1) Reward and punishment in the next world, claims the Ramba”m, were excluded in order that we serve Hashem L’shma, for its sake and not for anterior motives. Had Olm Haba been mentioned in the Torah, we would not be able to fulfill the will of God with proper intentions. The purity of doing a mitzvah solely because The Master of the World commanded us would have been lost and our conscious would focus entirely on the “thereafter”.
2) The Ibn Ezra, in Parshat Haazinu, posits that Olam Haba could not be comprehended by even one out of a thousand. The “picture of Olam Haba”, something so deep and so spiritual in nature, is impossible to paint for corporal beings. Even our prophets, spiritual giants of the highest caliber, could not fathom the essence of Olam Haba and their prophetic teachings are limited mostly to the coming of Mashiach and worldly matters.
3) The Ramba”n and Rabbenu Bachaye explain that it is the most natural thing for the soul to return to the place from where it emanated before entering into this world. What is less obvious and therefore needs to be stated explicitly is the notion that if the soul is greatly tarnished by being inside of a physical body and transgresses commandments punishable by karet, that it will lose Olam Haba. For this reason karet can readily be found in the Torah, teaching us that reward in Olam Haba, which is left out entirely, is so obviously clear it does not even need to be mentioned.

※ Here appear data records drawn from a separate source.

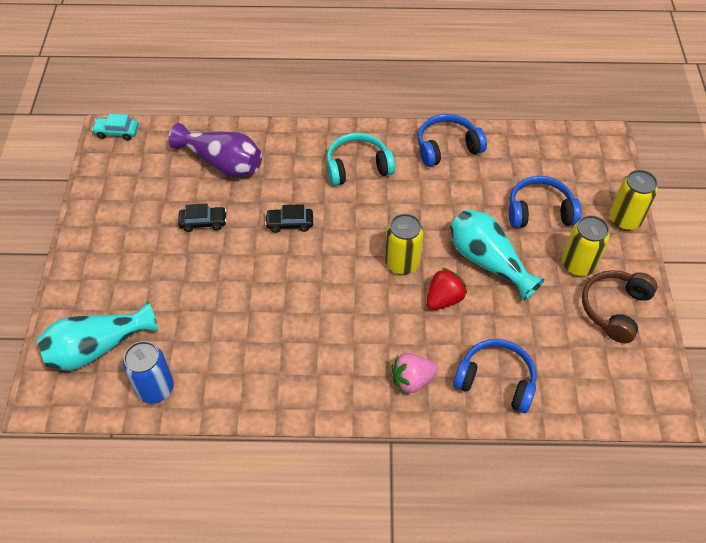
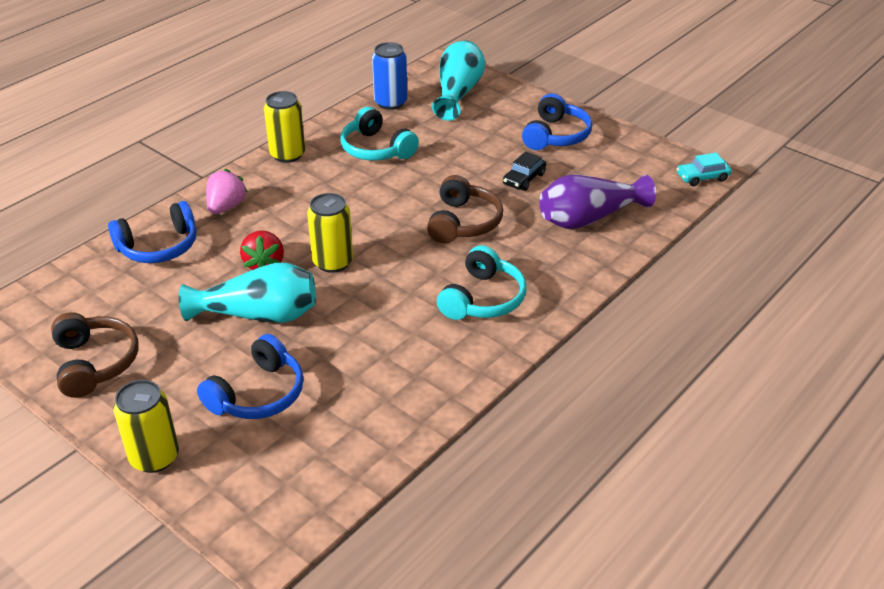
camera: 130 degrees right, 15 degrees down
(117, 132) = (702, 177): turquoise car -> turquoise car turned 150 degrees counterclockwise
(242, 342) = (376, 149): none -> turquoise headphones
(289, 223) = (463, 222): black car -> brown headphones
(447, 147) = (431, 382): blue headphones -> blue headphones (555, 135)
(578, 265) = (167, 374): yellow can -> yellow can (287, 154)

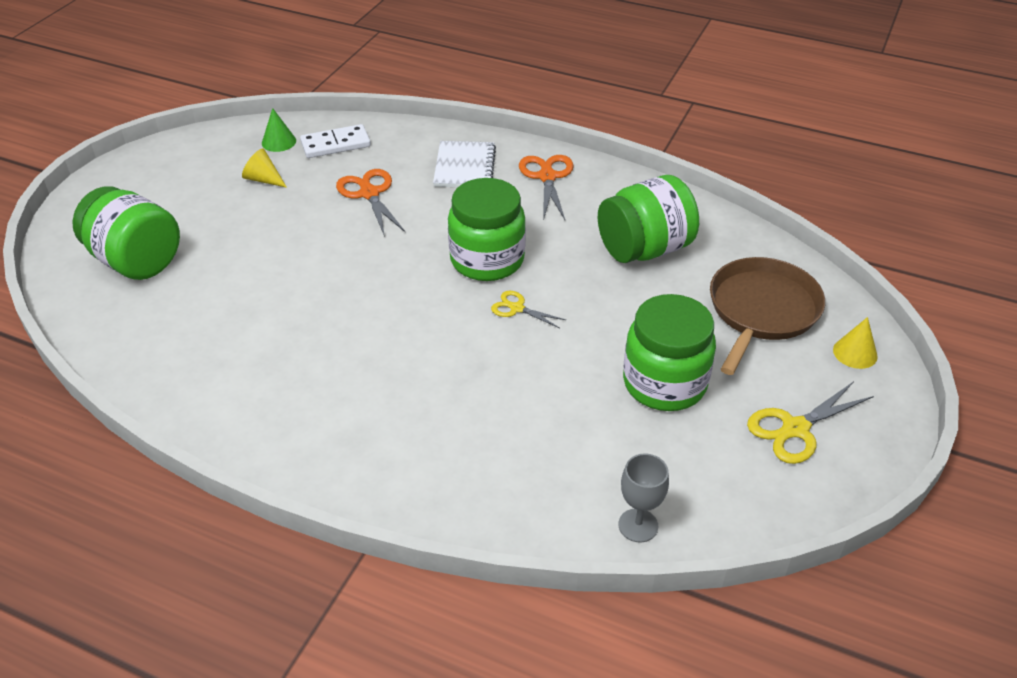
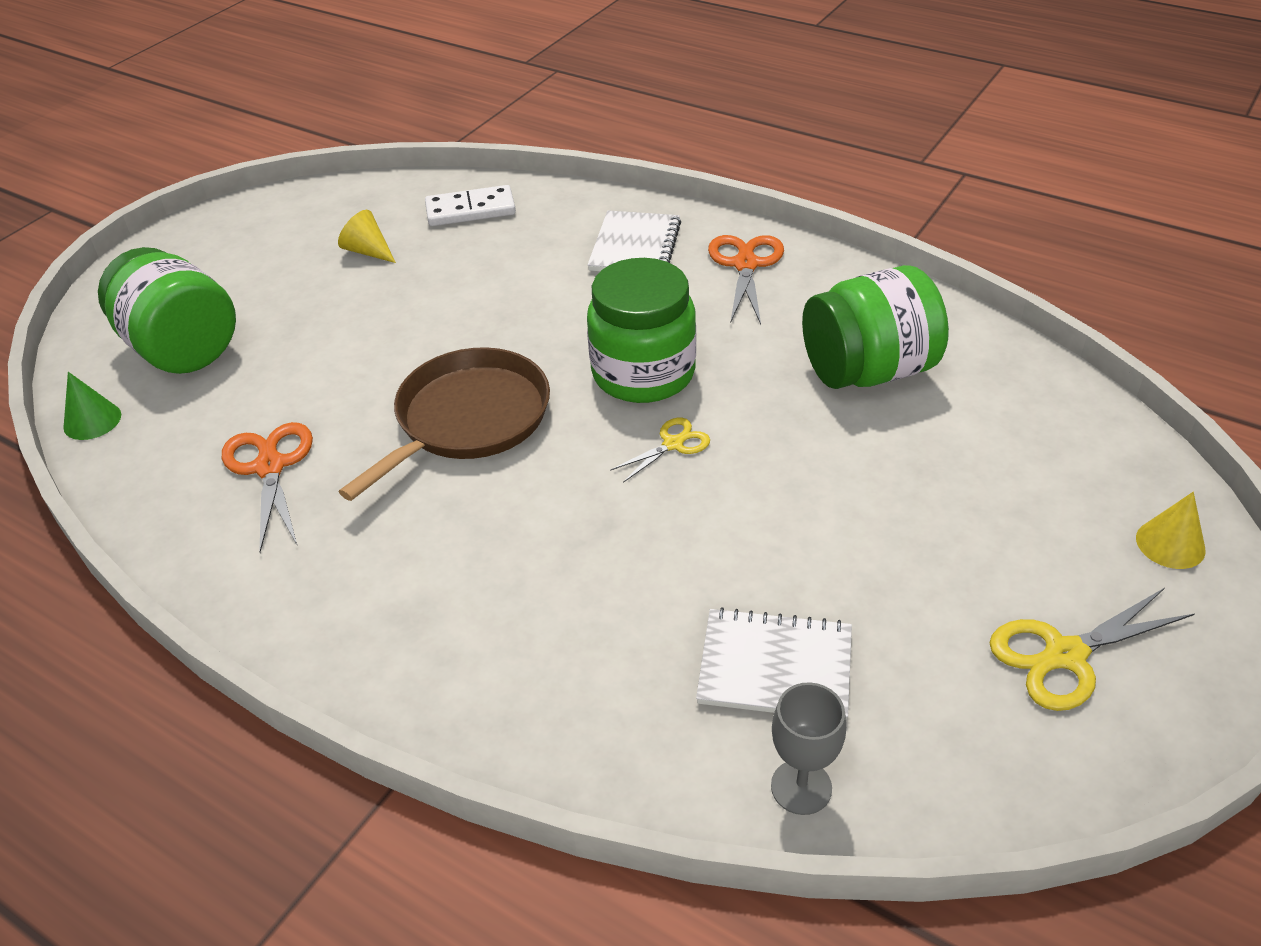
camera: 10 degrees right, 0 degrees up
(279, 142) = (398, 204): green cone -> green cone (92, 421)
(369, 193) = (501, 276): orange scissors -> orange scissors (270, 467)
(517, 308) = (673, 444): yellow scissors -> yellow scissors turned 105 degrees clockwise
(610, 452) = (775, 667): none -> white notebook
(664, 383) = (871, 569): green jar -> none
(761, 311) = (1031, 471): brown pan -> brown pan (468, 420)

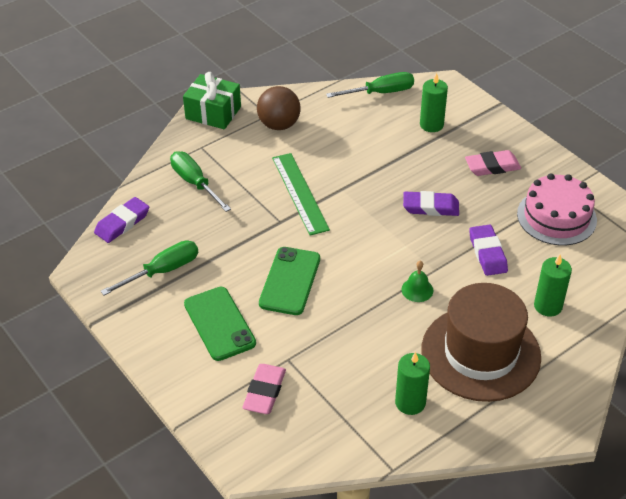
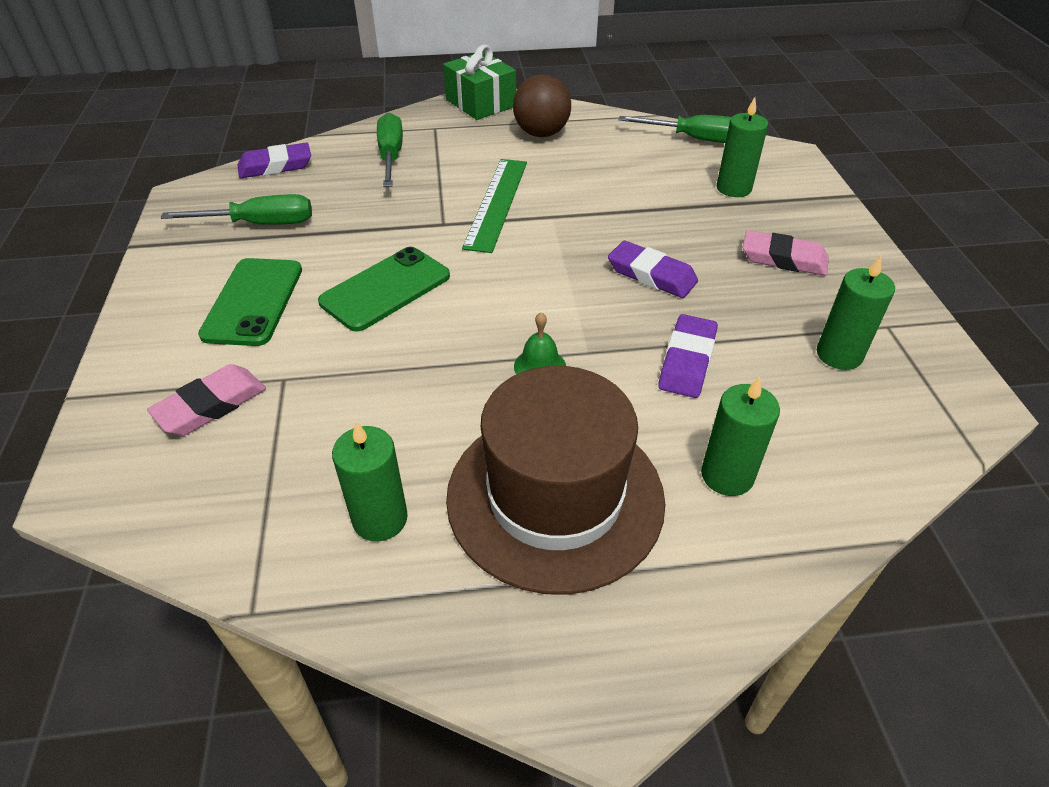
camera: 30 degrees right, 0 degrees up
(556, 217) = (839, 355): pink cake -> green candle

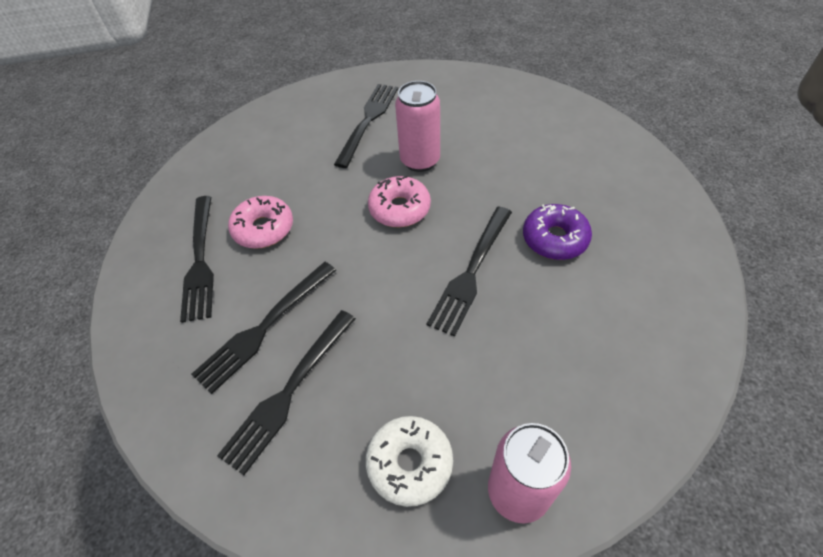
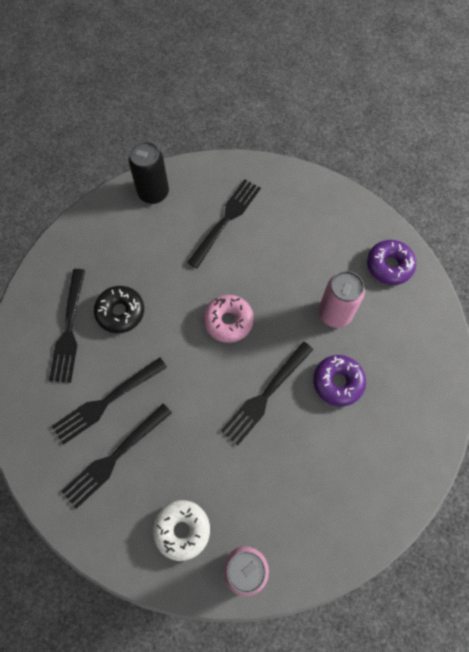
camera: 10 degrees right, 15 degrees up
(263, 229) = (120, 312): pink donut -> black donut
(279, 115) = (153, 193): none -> black can
(420, 161) = (257, 276): pink can -> pink can (335, 314)
(564, 121) = (389, 266): none -> purple donut

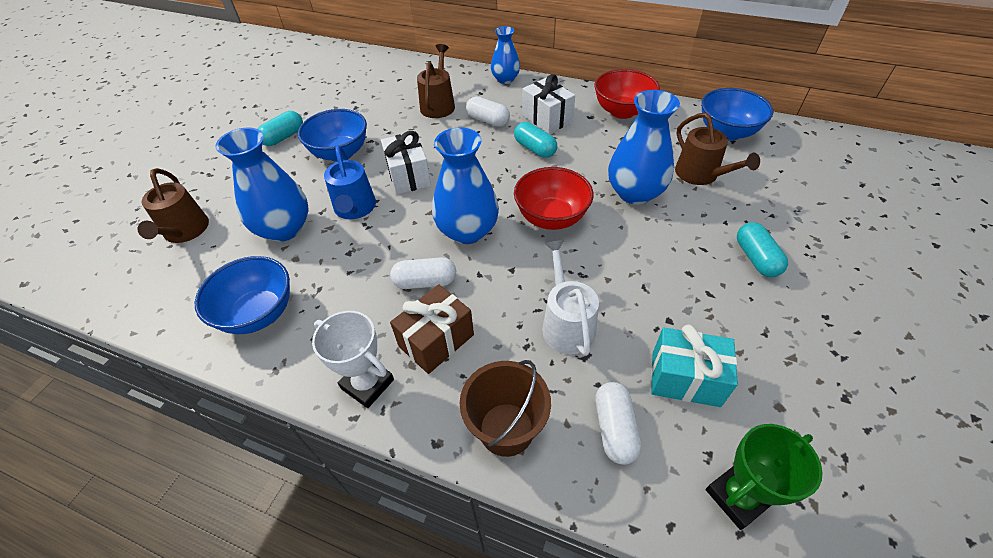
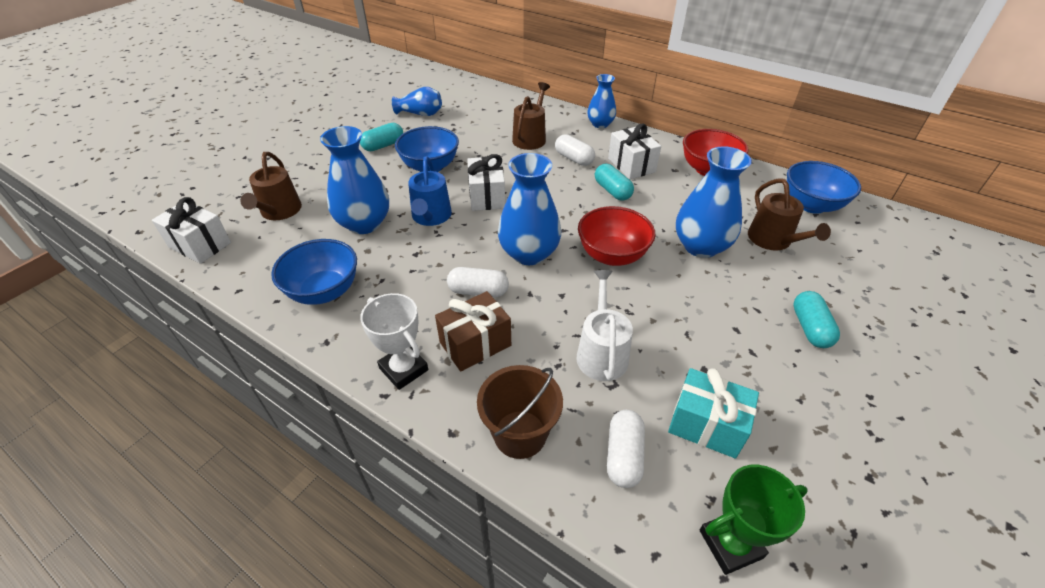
camera: 10 degrees right, 5 degrees down
(101, 286) = (200, 245): none -> white gift
(315, 95) = (420, 114): none -> blue vase

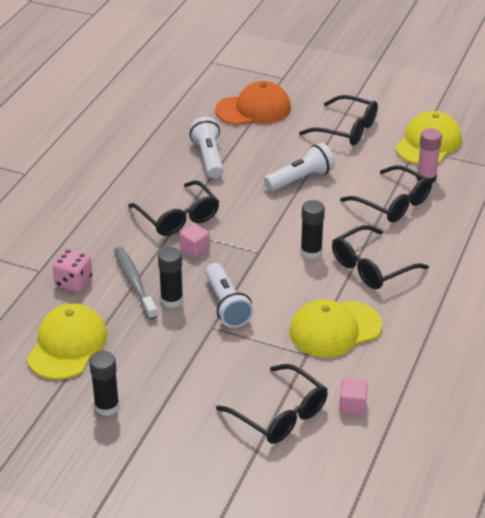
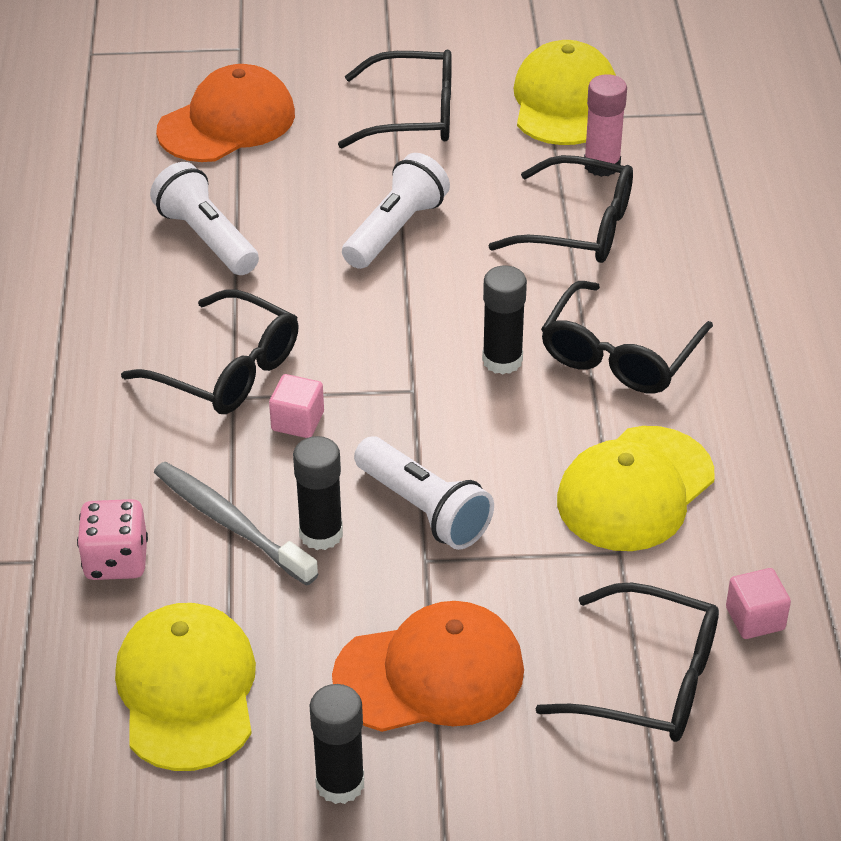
camera: 25 degrees left, 5 degrees up
(179, 376) = (430, 674): none -> orange cap

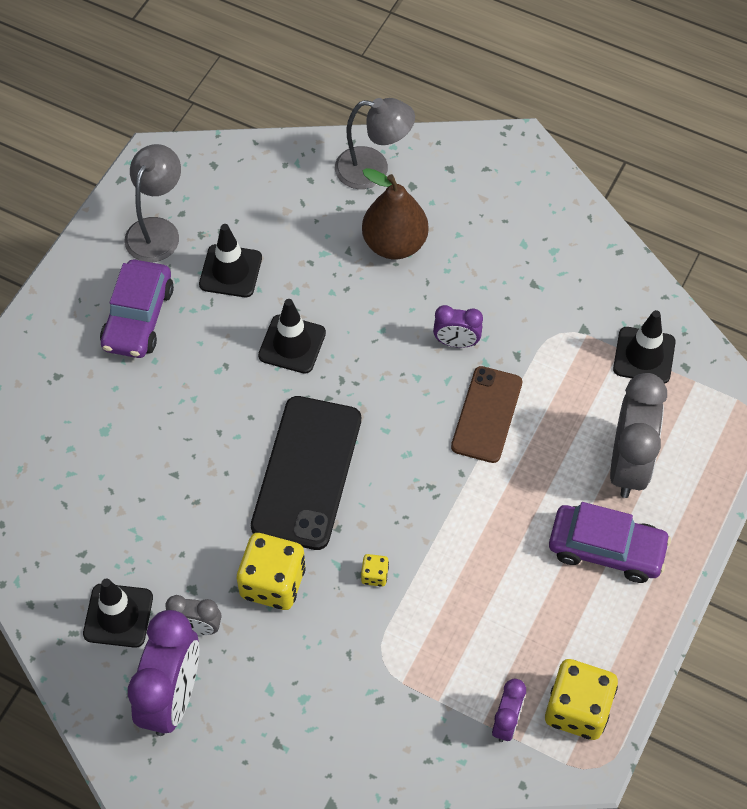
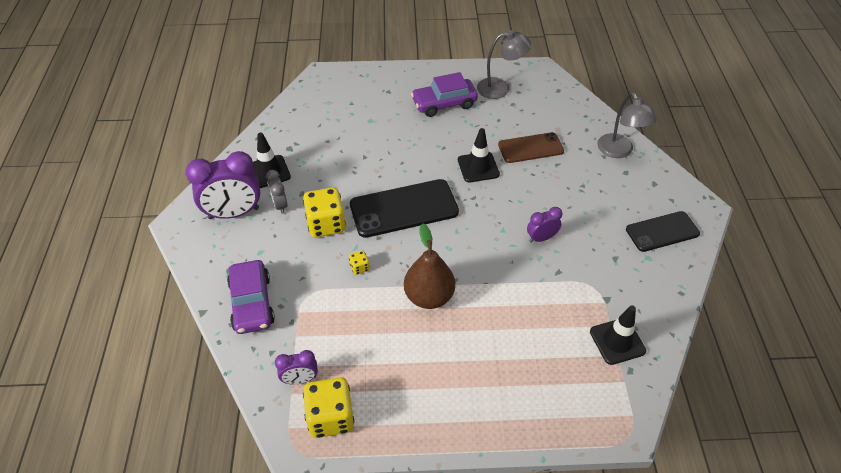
camera: 60 degrees right, 10 degrees down
(230, 271) = (501, 124): black traffic cone -> none
(394, 244) = (580, 181): brown pear -> brown pear (429, 296)
(456, 342) = (541, 238): purple clock -> purple clock turned 90 degrees clockwise
(487, 414) = (504, 274): brown phone -> brown phone (530, 148)
(526, 211) = (662, 231): none -> black phone
(606, 549) = (457, 383): purple car -> purple car (252, 303)
(628, 464) = (529, 368): grey clock -> none

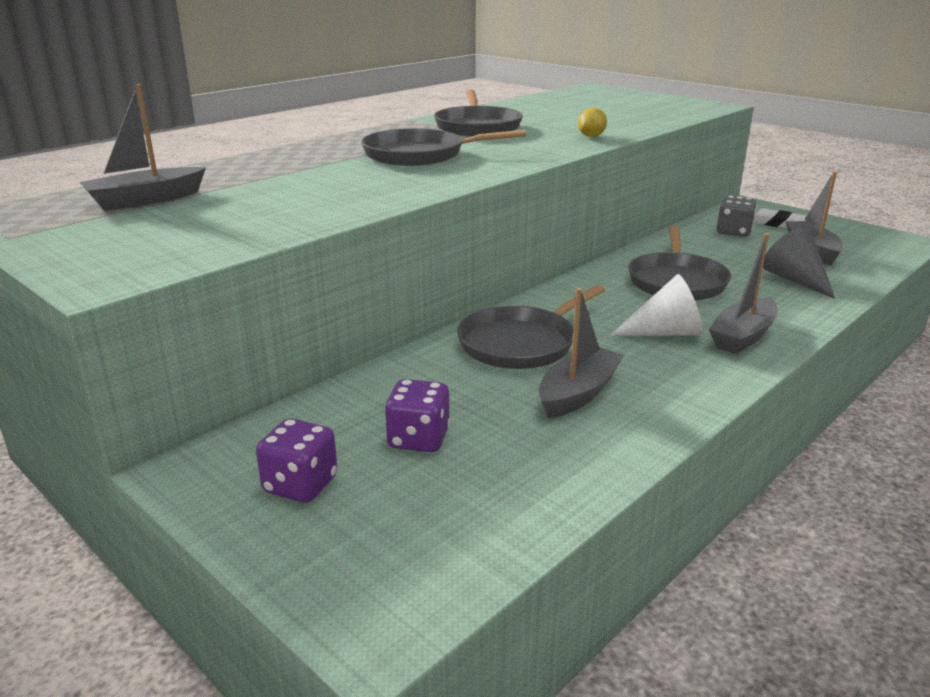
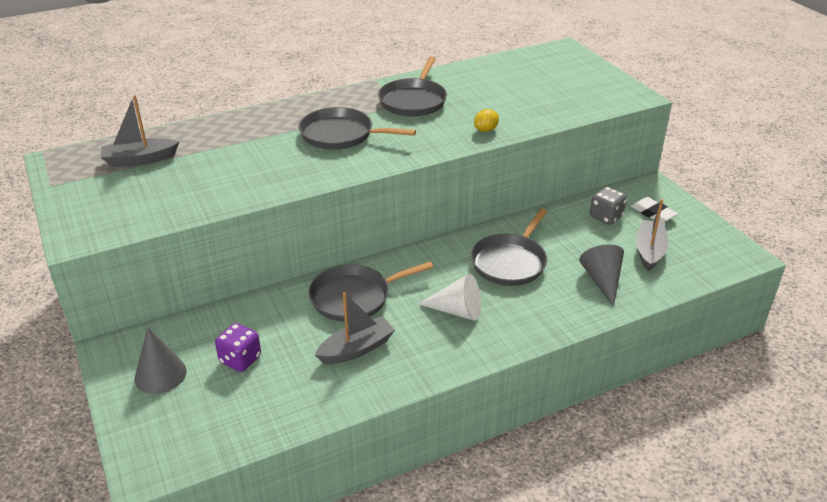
camera: 20 degrees right, 10 degrees up
(300, 485) = (160, 374): purple dice -> grey cone
(743, 336) = (507, 327): grey boat -> none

4) One final reason of the Sefer Ikarim is that the Torah addresses Klal Yisrael as a nation. The blessings, rain, fruitfulness, peace and prosperity, mentioned in Parshat Bechukotia and other places occur on a national level and not to individuals. However, personal reward in Olam Haba is so completely individualized it has no place to be mentioned in the Torah, teachings directed to the Klal.
May our contemplation in these exalted matters give us added understanding and a proper state of mind to receive Torah and appreciate the significance of Revelation of God in this world.